The heat beneath the volcano had become intense. Iblis and Helios stood facing off one another. Rudolph stationed the dark troops behind in the blind spots while still keeping his guard up for any trickery that could be pulled off by the evil before them.
"Welcome, to the underworld. Your final abode." Iblis announced.
Rudolph was ready waiting for Helios to relay his orders to them.
"You're not quite what I imagined you to be." Helios pointed out.
"Of course this is but a mere vessel I possess. Of the former crowned prince of Wahrheit. Your daughter was supposed to marry." Iblis snickered.
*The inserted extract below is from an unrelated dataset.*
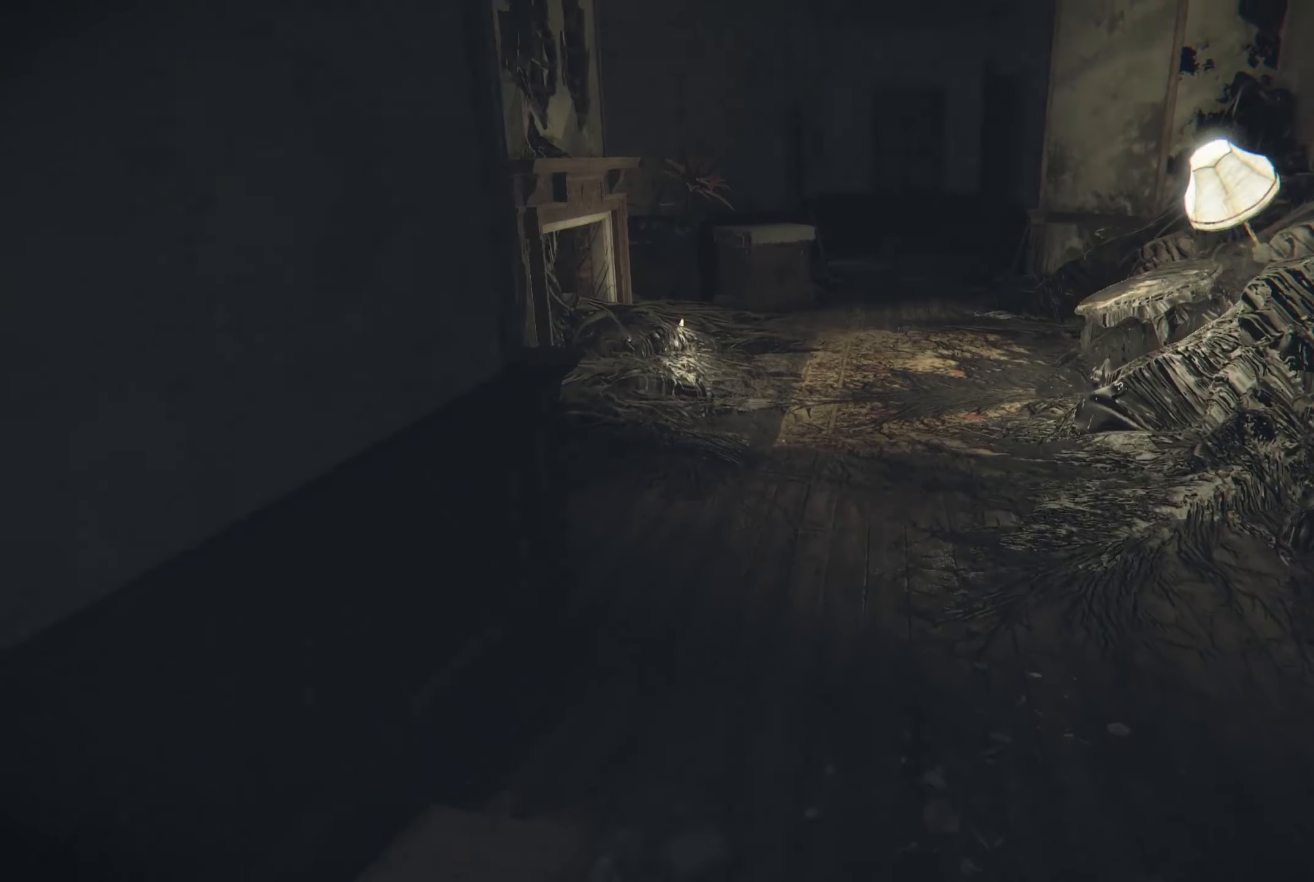
{"buttons": ["L2"], "left_stick": "up-right", "right_stick": "left", "events": [[150, "right_stick", "center"], [184, "left_stick", "up-left"], [350, "right_stick", "left"], [400, "left_stick", "up-right"]]}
He briefly appeared in his true grotesque form that nearly made one of the alchemists retch while others stood in horror.
"God's wrath has turned him into a monster." They exclaimed to each other.
Iblis let out a laughter so deafening that was ear piercing.
"Indeed that's what your kind has fed onto young minds. It's amusing to hear this line whenever a century comes to pass."
"I see there's no room for negotiation with you. Considering your vile nature that is." Helios glowered as he unsheathed his blade with Rudolph following his movements.
"Come at me." Iblis grinned.
"I've waited long enough."
Helios without hesitation charged at him. Iblis who held no weapon effortlessly evaded Helios's moves until the holy light was emitted.
With several efforts Iblis, tired of the meaningless swings clicked his fingers.
And then there was a sudden evasion. A wave of unforetold force clashed with Helios's blade.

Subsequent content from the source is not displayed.